Demi Moore's mad as hell

And she isn't going to put up with Hollywood ageism anymore.

Published September 13, 2007 11:58PM (EDT)

The Daily Mail isn't my first source for a fight-the-patriarchy fix, but today's couple of plastic surgery pieces made a darkly ironic, if unintended, feminist package. One details Demi Moore's new mission to speak out against ageism in Hollywood after reportedly spending more than $200K on plastic surgery. Now that the full-body makeover, including a reported $5,000 knee lift, failed to produce a career revival, Moore told Red Magazine: "If we are told we are not valuable once we hit 30, it is a problem. We all have more to give. We can't just wait for something to happen. We have to say, 'I'm mad as hell and I'm not going to take it any more'."

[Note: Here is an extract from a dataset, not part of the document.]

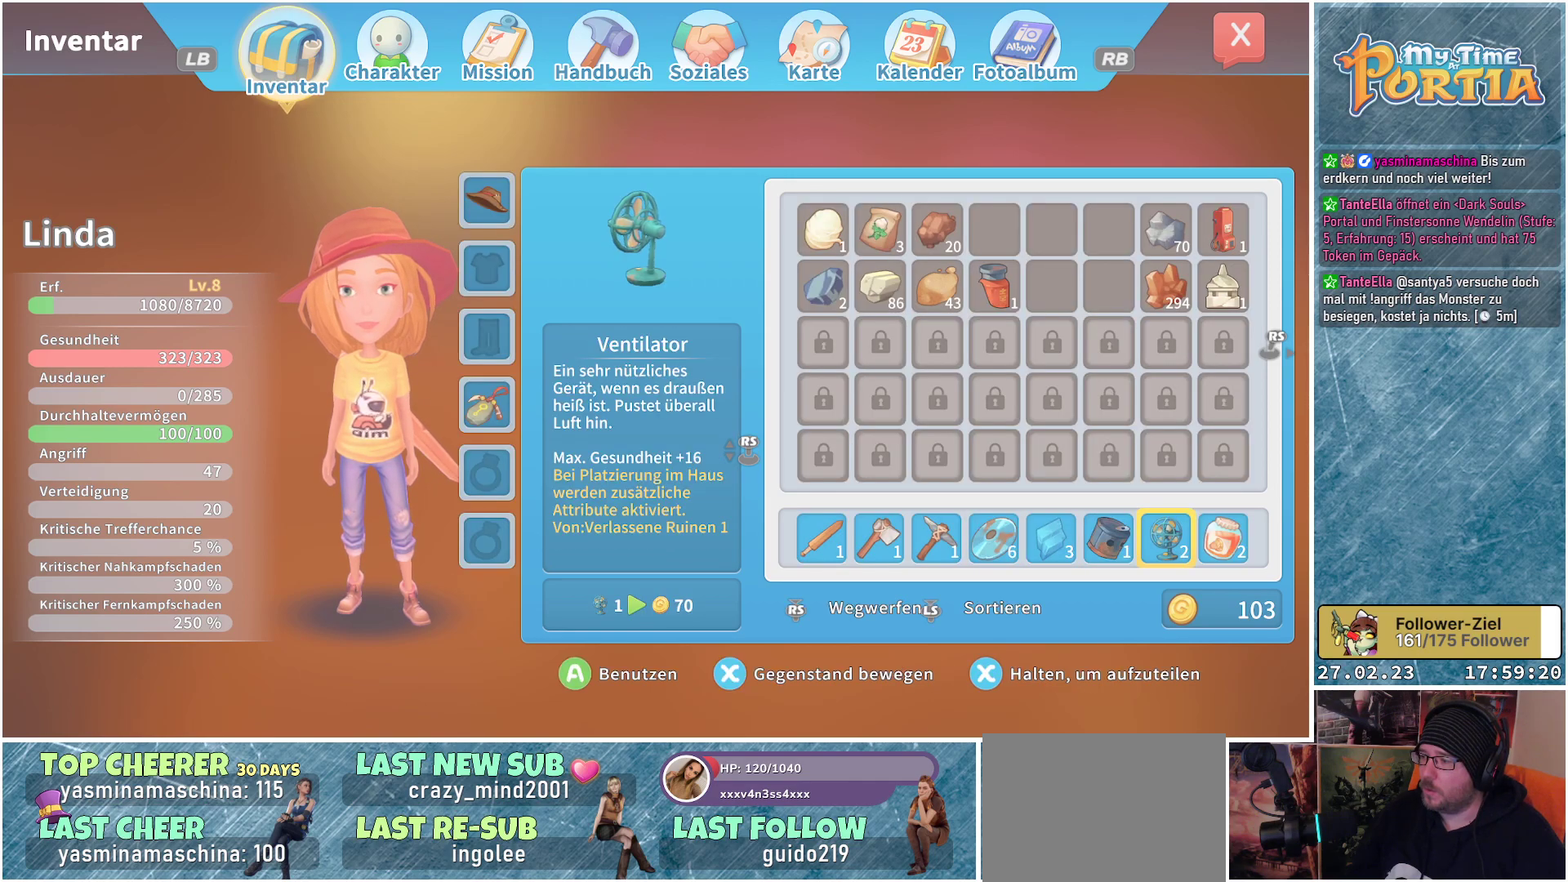
{"buttons": [], "left_stick": "center", "right_stick": "center", "events": [[167, "DPAD_UP", "down"], [284, "DPAD_UP", "up"], [367, "DPAD_UP", "down"], [501, "DPAD_UP", "up"]]}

The other story, "What They Don't DARE Tell You About Plastic Surgery," offers a grisly confessional by Kate Mulvey, a 40-year-old everywoman who unsuspectingly went in for a "painless nip and tuck" to stay in the "mating game." She ended up spending three weeks in excruciating pain and emotional upheaval and allowed a photographer to capture the blotted and bruised postoperative ugliness. "I'm angry that the cosmetic industry doesn't tell women the truth," she writes. "It's selling surgery as a consumer product. It is not. It is major surgery, and I don't think women realise just how long it takes to heal." During her recovery, she didn't work for a month and spent much of that time drugged and in bed, being waited on by friends in shifts like a cancer patient.

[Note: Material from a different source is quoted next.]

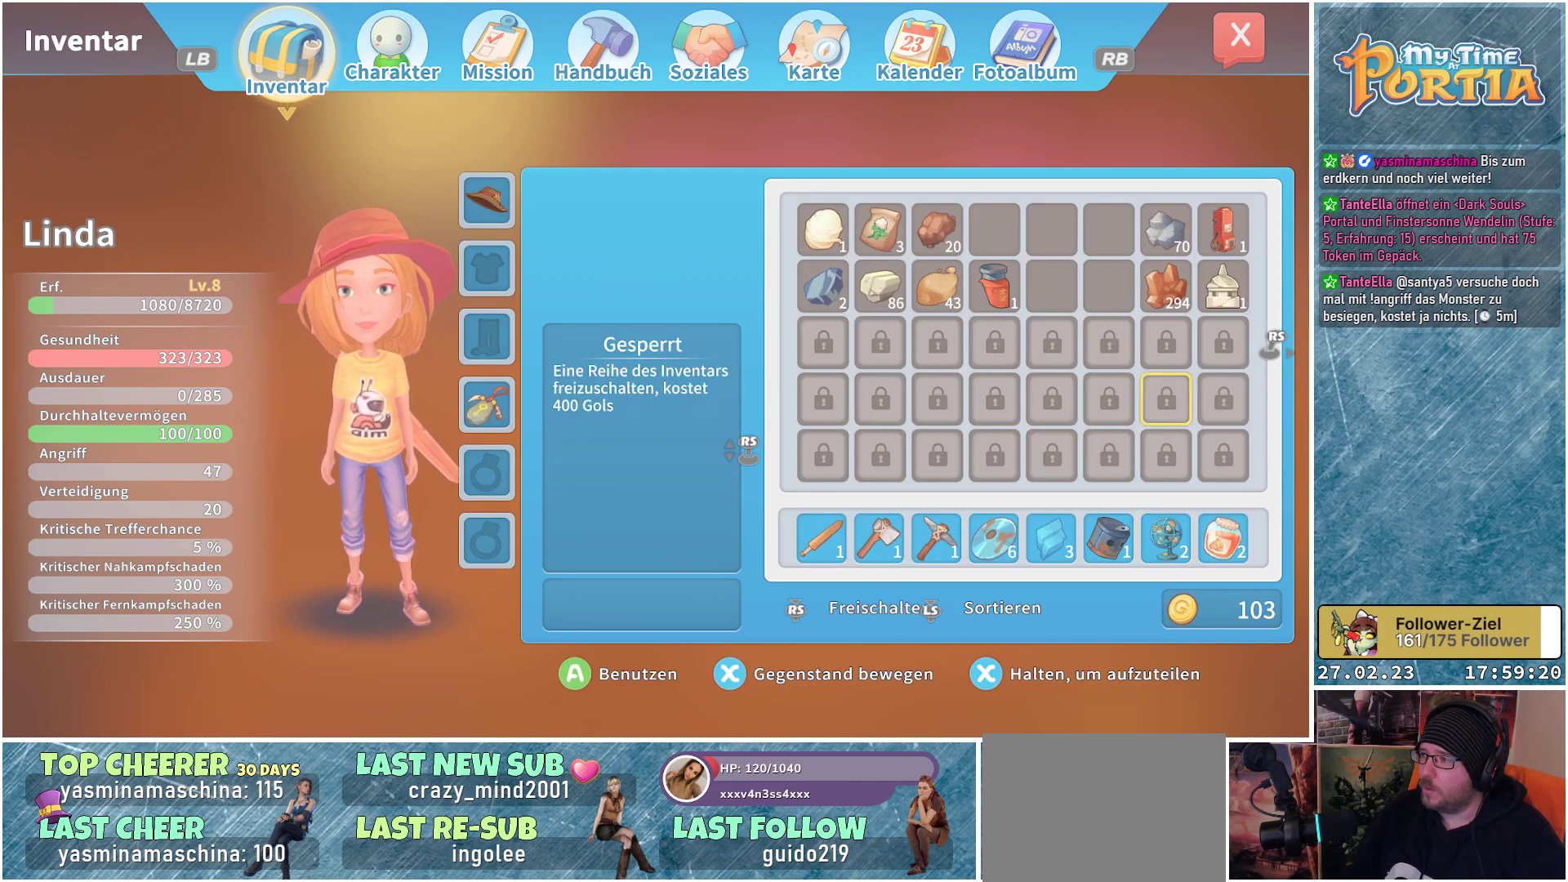
{"buttons": [], "left_stick": "center", "right_stick": "center", "events": [[50, "DPAD_UP", "down"], [183, "DPAD_UP", "up"], [233, "DPAD_UP", "down"], [367, "DPAD_UP", "up"]]}
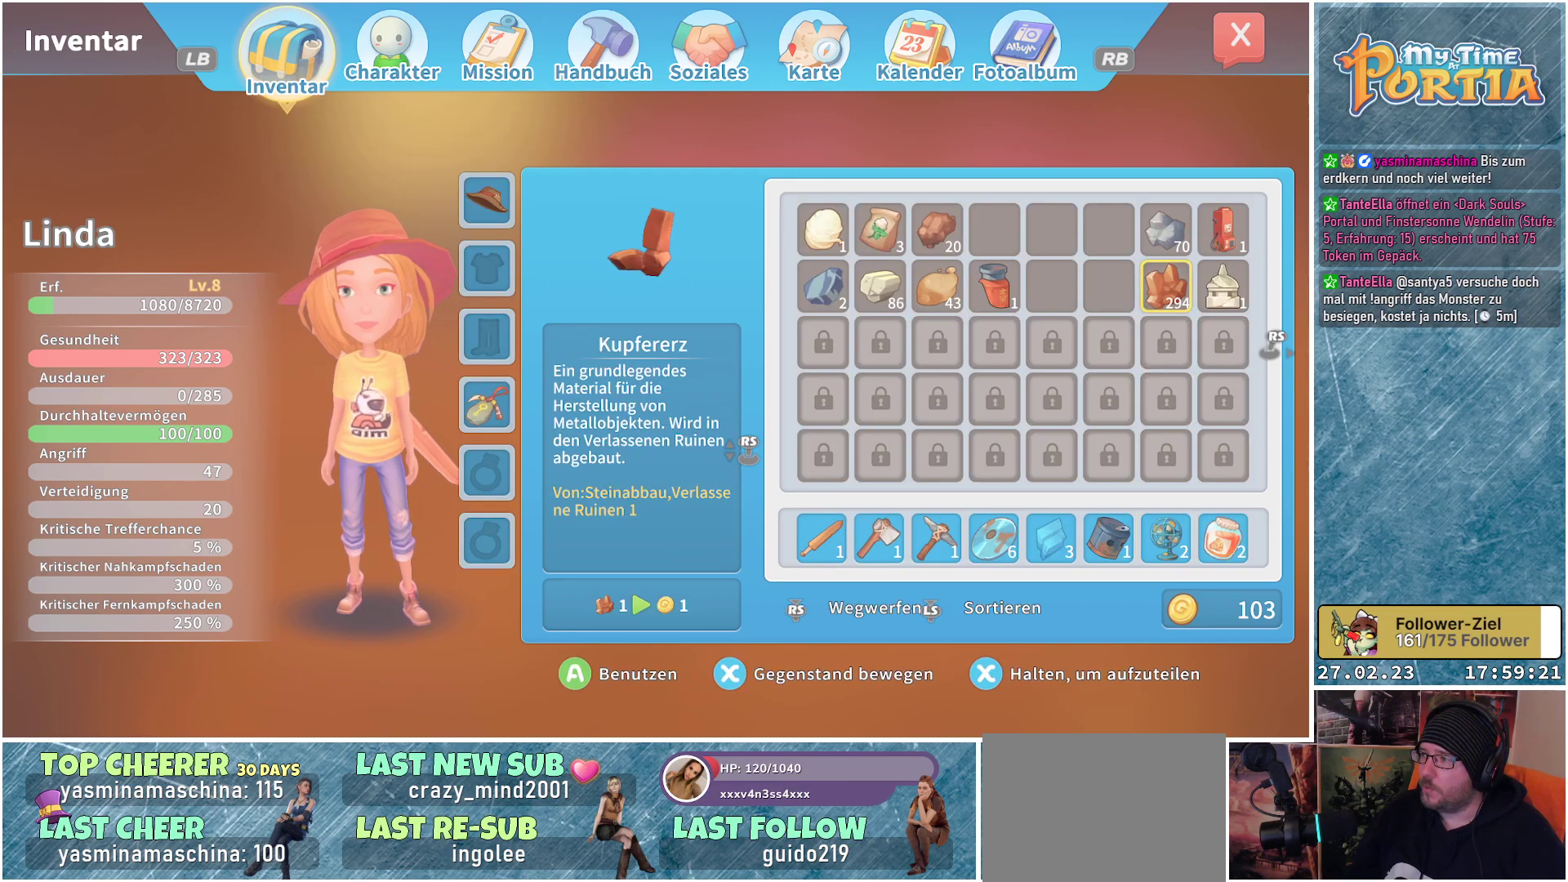
{"buttons": [], "left_stick": "center", "right_stick": "center", "events": [[50, "DPAD_RIGHT", "down"], [117, "DPAD_RIGHT", "up"]]}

Ironically, however, as the pain lifted and the compliments began to flow in, Mulvey forgets her outrage and begins to recommend the procedure right and left. Unlike Moore's cosmetic surgery, Mulvey's delivers the intended consequences. One hates to imagine what Moore or any other plastic surgery junkies in Hollywood have endured to turn back time. But it's a sad testament that Moore only gets "mad as hell" about discrimination against aging women, after what can only be described as medically approved, full-body torture. It's equally sad that flattery about a firmer jaw line can erase the realization that you've paid good money to be carved up like a Christmas goose. Perhaps the only vaguely silver lining here is that ageism against women is an equal opportunity prejudice: Whether you're a multimillionaire celebrity shagging the "world's hottest guy" or a single middle-aged nobody hoping for a date, the bleeding bottom line remains the same.


By Carol Lloyd

Carol Lloyd is currently at work on a book about the gentrification wars in San Francisco's Mission District.